A company has an Active Directory Domain Services (AD DS) domain. All client computers run Windows 7.

 

You plan to upgrade the client computers to Windows 8.1 Pro.

You need to choose the methods that do not require the manual entry of a product key during the upgrade.

 

Which two methods should you choose? (Each correct answer presents a complete solution. Choose two.)

 

A.

Use the Windows 8.1 online upgrade tool.

B.

Use Group Policy to assign the Windows 8.1 installation file to the client computers.

C.

Use the Microsoft Deployment Toolkit.

D.

Extract the contents of the Windows 8.1 .iso image file to a new shared folder and run the setup program from that folder.

 

Answer: CD

Explanation:

http://msdn.microsoft.com/en-us/library/dn475741.aspx

 

Microsoft Deployment Toolkit

 

The Microsoft Deployment Toolkit (MDT) provides a unified collection of tools, processes, and guidance for automating desktop and server deployments.
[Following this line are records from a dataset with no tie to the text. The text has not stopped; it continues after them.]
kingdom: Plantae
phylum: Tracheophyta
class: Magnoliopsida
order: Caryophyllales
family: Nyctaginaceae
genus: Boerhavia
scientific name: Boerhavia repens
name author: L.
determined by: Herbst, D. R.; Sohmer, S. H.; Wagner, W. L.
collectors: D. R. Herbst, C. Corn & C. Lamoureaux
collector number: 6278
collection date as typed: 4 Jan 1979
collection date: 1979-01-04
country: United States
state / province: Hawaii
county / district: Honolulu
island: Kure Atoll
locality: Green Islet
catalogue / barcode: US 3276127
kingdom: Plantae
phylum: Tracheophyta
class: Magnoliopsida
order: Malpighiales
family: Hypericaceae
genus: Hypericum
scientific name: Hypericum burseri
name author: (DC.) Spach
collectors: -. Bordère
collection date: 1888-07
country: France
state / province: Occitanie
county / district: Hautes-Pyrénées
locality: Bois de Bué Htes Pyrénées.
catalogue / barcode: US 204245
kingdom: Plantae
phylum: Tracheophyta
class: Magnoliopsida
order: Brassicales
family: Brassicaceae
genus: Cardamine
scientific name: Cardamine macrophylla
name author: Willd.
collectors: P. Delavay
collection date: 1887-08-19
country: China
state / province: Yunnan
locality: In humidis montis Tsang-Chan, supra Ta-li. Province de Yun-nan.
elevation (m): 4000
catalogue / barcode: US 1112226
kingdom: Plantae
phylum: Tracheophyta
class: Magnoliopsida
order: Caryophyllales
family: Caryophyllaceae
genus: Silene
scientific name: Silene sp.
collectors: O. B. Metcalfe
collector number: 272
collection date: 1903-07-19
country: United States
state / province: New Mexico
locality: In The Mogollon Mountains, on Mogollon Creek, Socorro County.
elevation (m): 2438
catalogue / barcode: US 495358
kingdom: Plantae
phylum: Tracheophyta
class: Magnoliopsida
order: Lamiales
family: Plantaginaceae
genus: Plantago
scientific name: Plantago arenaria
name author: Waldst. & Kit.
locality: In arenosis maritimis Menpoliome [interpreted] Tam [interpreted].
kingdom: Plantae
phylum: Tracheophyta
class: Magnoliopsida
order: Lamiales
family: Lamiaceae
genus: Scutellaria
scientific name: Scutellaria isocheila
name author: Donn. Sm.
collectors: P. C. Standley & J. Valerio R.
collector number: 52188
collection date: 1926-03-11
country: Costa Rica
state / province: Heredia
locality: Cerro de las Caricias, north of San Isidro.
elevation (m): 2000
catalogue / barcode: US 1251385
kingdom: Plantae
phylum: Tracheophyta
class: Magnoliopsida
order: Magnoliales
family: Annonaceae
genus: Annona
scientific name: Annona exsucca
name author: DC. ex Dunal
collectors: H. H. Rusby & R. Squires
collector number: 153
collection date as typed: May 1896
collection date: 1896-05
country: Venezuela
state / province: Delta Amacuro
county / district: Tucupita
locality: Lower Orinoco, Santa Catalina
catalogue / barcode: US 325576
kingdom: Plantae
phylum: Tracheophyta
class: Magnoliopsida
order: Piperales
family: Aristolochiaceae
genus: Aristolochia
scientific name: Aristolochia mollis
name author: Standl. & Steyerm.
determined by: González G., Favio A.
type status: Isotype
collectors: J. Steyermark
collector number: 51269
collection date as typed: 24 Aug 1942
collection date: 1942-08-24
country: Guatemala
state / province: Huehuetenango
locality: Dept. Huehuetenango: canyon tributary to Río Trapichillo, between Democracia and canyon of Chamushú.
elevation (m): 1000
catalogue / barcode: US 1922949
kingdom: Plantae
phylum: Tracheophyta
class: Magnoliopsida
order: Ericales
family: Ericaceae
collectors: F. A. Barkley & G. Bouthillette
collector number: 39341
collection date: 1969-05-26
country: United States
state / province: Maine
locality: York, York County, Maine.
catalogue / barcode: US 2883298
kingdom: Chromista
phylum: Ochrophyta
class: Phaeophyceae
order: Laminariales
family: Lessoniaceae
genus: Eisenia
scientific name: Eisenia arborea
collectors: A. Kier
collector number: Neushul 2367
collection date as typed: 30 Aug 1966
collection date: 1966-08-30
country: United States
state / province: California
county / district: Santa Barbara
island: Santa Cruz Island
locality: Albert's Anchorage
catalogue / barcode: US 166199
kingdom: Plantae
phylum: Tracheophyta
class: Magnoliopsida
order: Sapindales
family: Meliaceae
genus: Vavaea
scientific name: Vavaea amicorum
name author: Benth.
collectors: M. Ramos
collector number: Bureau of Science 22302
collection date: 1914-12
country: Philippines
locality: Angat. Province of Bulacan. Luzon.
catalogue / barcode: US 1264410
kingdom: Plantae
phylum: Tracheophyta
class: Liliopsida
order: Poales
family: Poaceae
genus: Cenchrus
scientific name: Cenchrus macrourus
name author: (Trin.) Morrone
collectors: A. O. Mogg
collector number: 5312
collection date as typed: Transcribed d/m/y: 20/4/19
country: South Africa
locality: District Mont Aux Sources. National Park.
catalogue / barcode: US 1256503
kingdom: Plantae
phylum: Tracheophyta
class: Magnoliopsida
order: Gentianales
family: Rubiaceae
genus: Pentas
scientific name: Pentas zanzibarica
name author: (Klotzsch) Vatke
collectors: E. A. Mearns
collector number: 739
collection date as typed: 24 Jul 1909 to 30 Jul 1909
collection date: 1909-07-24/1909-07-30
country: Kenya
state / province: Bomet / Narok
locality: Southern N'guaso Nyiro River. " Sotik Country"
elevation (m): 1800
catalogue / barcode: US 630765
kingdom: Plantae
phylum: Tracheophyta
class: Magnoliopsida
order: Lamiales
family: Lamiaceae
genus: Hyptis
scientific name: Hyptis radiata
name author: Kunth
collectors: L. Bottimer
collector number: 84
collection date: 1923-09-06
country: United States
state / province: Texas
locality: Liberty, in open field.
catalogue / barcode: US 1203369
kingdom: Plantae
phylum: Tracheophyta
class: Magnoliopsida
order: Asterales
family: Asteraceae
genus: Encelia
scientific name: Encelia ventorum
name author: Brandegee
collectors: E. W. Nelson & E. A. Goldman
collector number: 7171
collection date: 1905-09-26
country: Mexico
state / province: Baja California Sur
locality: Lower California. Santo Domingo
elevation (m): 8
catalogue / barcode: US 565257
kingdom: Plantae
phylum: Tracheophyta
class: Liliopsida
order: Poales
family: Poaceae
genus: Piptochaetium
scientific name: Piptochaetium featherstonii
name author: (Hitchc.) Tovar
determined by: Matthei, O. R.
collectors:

In addition to reducing deployment time and standardizing desktop and server images, MDT offers improved security and ongoing configuration management.

 

http://www.technize.net/install-windows-8-install-pxe-boot-network-lan/

 

How To Install Windows 8 Over The Network (LAN)

 

6. Now share the folder in which Windows 8 setup files are located. At least one user should be able to read the network folder to be able to run the setup remotely.

 

http://technet.microsoft.com/en-us/library/hh824952.aspx

 

Windows Setup Edition Configuration and Product ID Files (EI.cfg and PID.txt) Applies To: Windows 8, Windows 8.1, Windows Server 2012, Windows Server 2012 R2

 

The edition configuration (EI.cfg) file and the product ID (PID.txt) file are optional configuration files that you can use to specify the Windows® product key and the Windows edition during Windows installation. You can use these files to automate the product-key entry page in Windows Setup instead of using an answer file. If you use an EI.cfg file to differentiate volume license media, but you do not include a PID.txt file, the user receives a prompt for a product key to continue Windows Setup.

 

You can reuse the product key in the product ID file for multiple installations. The product

 

key in the product ID file is only used to install Windows. This key is not used to activate Windows.